Further, in the second embodiment, the electrode 103a can be composed of a new structure for refurbishing the structure 101. The new structure is the same as the structure 101. With this configuration, when the structure 101 is used for a certain period of time and it is time to renew it, a new structure is buried in the soil 110 at a place different from the structure 101. Next, the structure 101 to be renewed and the newly laid structure are connected with the new structure as the electrode 103a as described with reference to FIG. 2, and the switch 105 is turned on.

As a result, the corrosion rate of the structure 101 to be renewed is increased, and the corrosion period is shortened.
At the same time, the newly laid structure can be protected by the anticorrosion current flowing from the structure 101.

As described above, according to the present invention, an electrode is embedded around a metal structure buried in the ground to make the electrode more noble than the structure, so that the metal buried in the ground is used. Structures can be returned to the soil more quickly.

It should be noted that the present invention is not limited to the embodiments described above, and many modifications and combinations can be carried out by a person having ordinary knowledge in the art within the technical idea of the present invention. That is clear.

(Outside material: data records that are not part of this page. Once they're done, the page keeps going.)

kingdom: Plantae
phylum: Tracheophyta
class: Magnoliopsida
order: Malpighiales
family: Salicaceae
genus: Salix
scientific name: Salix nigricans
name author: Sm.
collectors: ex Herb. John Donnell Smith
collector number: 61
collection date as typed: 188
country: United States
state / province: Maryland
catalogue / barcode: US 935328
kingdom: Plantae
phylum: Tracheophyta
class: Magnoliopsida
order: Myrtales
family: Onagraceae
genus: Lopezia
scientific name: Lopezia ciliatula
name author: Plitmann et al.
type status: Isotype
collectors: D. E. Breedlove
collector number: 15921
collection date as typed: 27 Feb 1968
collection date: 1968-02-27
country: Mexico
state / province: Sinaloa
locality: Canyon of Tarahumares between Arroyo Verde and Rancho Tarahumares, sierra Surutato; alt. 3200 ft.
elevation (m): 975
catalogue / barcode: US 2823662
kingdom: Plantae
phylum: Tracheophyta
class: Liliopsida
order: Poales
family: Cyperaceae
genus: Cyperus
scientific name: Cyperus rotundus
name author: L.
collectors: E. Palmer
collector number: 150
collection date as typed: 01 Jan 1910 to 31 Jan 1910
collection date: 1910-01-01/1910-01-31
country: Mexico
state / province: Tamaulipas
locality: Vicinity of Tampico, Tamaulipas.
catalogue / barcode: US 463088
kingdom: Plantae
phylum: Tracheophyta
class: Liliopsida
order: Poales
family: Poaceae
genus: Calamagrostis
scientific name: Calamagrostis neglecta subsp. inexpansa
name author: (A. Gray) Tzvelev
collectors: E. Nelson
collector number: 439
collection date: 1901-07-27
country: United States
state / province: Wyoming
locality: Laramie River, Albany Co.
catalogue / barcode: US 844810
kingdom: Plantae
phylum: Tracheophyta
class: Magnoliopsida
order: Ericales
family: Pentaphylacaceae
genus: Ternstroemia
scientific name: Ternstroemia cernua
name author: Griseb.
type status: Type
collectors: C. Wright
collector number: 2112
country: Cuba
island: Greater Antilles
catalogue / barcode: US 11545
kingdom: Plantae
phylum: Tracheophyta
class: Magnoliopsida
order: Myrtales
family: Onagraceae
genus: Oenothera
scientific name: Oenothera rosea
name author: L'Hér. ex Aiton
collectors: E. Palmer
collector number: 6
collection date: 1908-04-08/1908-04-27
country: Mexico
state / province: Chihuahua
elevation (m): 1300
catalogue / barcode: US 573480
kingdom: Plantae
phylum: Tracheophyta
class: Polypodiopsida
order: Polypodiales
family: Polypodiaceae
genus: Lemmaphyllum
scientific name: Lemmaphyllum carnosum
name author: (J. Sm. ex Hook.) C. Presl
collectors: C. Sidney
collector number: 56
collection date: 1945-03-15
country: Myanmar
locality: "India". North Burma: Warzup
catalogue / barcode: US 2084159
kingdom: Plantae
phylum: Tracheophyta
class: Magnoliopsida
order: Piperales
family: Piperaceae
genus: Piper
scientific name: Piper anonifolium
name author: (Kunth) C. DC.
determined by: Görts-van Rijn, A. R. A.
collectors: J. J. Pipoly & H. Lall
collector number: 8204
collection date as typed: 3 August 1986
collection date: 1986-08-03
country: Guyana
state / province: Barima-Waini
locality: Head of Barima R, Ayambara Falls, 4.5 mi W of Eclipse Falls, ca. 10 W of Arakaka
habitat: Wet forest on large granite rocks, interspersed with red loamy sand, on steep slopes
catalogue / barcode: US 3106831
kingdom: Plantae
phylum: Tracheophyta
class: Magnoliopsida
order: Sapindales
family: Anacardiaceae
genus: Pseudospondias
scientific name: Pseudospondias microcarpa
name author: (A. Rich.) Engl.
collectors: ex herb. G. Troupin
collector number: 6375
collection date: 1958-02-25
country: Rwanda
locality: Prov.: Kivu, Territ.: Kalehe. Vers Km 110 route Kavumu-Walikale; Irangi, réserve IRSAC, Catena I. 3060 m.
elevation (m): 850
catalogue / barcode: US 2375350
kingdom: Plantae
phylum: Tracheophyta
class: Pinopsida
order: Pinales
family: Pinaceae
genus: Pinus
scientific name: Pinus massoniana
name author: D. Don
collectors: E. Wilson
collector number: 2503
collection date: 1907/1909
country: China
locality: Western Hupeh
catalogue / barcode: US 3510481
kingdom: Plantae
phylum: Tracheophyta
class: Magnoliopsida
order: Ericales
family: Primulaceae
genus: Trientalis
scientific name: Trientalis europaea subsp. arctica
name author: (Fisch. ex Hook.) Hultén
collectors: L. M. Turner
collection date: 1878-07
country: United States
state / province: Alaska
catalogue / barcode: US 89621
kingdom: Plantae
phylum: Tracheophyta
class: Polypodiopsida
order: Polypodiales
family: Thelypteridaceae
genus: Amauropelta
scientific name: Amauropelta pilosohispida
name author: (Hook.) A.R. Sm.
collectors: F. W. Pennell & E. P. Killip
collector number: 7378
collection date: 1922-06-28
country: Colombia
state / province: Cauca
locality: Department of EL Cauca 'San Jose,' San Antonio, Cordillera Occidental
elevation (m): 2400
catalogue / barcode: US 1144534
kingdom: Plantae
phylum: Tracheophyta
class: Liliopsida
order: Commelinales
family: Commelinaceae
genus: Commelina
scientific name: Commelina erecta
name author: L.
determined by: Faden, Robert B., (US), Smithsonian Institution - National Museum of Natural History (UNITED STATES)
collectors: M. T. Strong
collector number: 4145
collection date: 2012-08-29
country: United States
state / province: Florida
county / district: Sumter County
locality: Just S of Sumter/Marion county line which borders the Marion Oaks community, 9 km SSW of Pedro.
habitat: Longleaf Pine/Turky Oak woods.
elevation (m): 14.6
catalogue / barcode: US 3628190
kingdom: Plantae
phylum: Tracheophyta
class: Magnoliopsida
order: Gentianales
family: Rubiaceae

101 ... structure, 102 ... first wiring, 103 ... electrode, 104 ... second wiring, 105 ... switch, 110 ... soil, 111 ... ground.

Claims

Structures made of metal and buried in the ground,
The first wiring connected to the structure and
Electrodes buried in the ground composed of metal and in which the structure is buried,
The second wiring connected to the electrode and
A switch for turning on / off the conduction state between the first wiring and the second wiring is provided.
With the switch turned on, the electrodes are in a more noble state than the structure.
A structure management system characterized in that the distance between the structure and the electrode is within a range in which electrons generated when the metal constituting the structure is ionized can reach the electrode.
In the structure management system according to claim 1,
A structure management system characterized in that the electrode is made of a metal having a lower ionization tendency than the metal constituting the structure.
In the structure management system according to claim 1,
With the switch turned on, a DC power supply is further provided in which the side of the electrode is connected to the negative electrode and the side of the structure is connected to the positive electrode.
A structure management system characterized in that when the switch is turned on, an electric current directed from the structure to the electrodes flows through the soil.
In the structure management system according to any one of claims 1 to 3,
A structure management system comprising any of a voltmeter, an ammeter, and a coulomb meter connected to the first wiring or the second wiring.